Published in: Journal of Progressive Human Services. 2016. Author: Jake Pyne.
“A proliferation of social science studies and a burgeoning field of transgender studies have challenged the assumption that gender is the natural and mechanical expression of biological sex, exploring at length the discord between the medicoscientific knowledge of gender versus the historical and social realities of how gender is lived and embodied. Although this distinction may be self-evident to critical theorists, it remains a site of ongoing struggle in the lives of parents of gender non-conforming children.”
“Yet within the past decade, a different response has emerged publically. Supported by a number of mental health clinicians and advocates, some parents are taking an affirmative stance on gender non-conformity, supporting their children to express their felt sense of gender and advocating for their rights and inclusion in social life. In the face of opposition and disbelief, affirming parents support their children to live in non-prescribed gender locations and, at times, facilitate the social or medical transition to a new gender… [in this paper] I explore what participants’ knowledge might make possible, in contrast to the pathology approach to gender non-conformity.
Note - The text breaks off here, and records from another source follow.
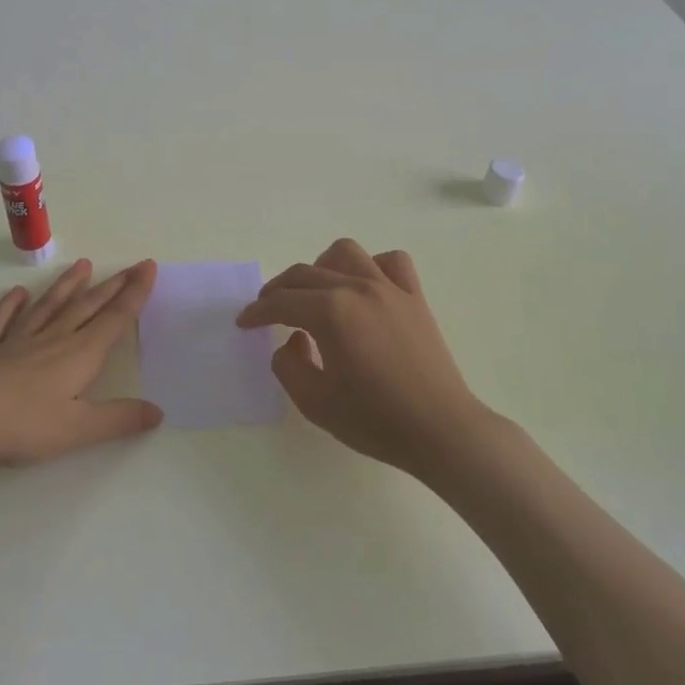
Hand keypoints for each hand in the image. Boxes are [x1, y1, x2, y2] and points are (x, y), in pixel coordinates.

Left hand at [0, 258, 163, 472]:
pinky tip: (17, 294)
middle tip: (130, 265)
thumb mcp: (78, 428)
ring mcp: (17, 342)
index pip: (114, 319)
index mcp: (79, 355)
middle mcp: (52, 340)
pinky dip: (10, 307)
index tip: (147, 266)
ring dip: (67, 286)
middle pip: (86, 307)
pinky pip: (2, 322)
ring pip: (48, 307)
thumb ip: (119, 419)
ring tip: (83, 265)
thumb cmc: (23, 423)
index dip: (134, 294)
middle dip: (112, 286)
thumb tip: (157, 412)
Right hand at [235, 239, 486, 477]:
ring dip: (322, 266)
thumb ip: (288, 365)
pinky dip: (371, 266)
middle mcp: (357, 288)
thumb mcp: (315, 402)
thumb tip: (292, 340)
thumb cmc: (375, 420)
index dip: (257, 312)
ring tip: (315, 291)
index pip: (282, 302)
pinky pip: (390, 262)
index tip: (244, 322)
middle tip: (267, 310)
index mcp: (331, 312)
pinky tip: (364, 287)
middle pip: (306, 274)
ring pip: (345, 253)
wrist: (440, 431)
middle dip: (279, 289)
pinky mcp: (414, 297)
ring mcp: (390, 288)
The affirming approach is proposed as a justice-based parenting practice.”
“… Proponents of the corrective-treatment approach have cited the prevalence of violence and other potentially painful life experiences as the rationale for conformity’s being best (Green et al., 1972; Zucker, 2006)… We hear concern for the brutal living conditions of gender non-conforming people, but we do not hear proposals for advocacy to challenge these conditions. Instead, what is made possible is the continued subjugation of gender non-conforming people in the name of their own interests. What is foreclosed is the possibility of social change.”
“… participants in this study responded to their children’s genders as subjective experiences of the childrens’, recognizing and learning this experience through relationship. By refusing to problematize their children, parents demanded places of belonging for their children, refocusing the gaze on the policies and practices of institutions. By searching out affirming communities and language, parents sought contexts in which their children’s differences could be valued. By “desacralizing” professional knowledge, they expanded ourways of knowing gender outside of medicalized discourse. By conceptualizing gender transition as a process of sense making and embodiment, they made possible a destigmatized reading of transgender subjectivity. By relinquishing authority over who their children could be, they challenged the framework of parenting-as-job and child-as-product. In responding to otherness without aggression, they opened the possibility of doing justice to difference.”
“… In closing, parents of gender non-conforming children encounter substantial conflict as they negotiate their children’s otherness. For decades, a pathologizing service model has advocated clinical correction (Zucker & Bradley, 1995; Zucker et al., 2012). In opposition, some parents adopt an affirming stance toward their children. This study explored the knowledge underneath this stance, asking parents of gender non-conforming children how they know what they know. Analysis revealed a process of recognition and a knowledge of the children’s needs acquired through relationship. Drawing on political philosophy and psychoanalytic theory, I argue that the affirming approach to gender non-conforming children is a non-aggressive response to the other and a justice-based parenting practice.”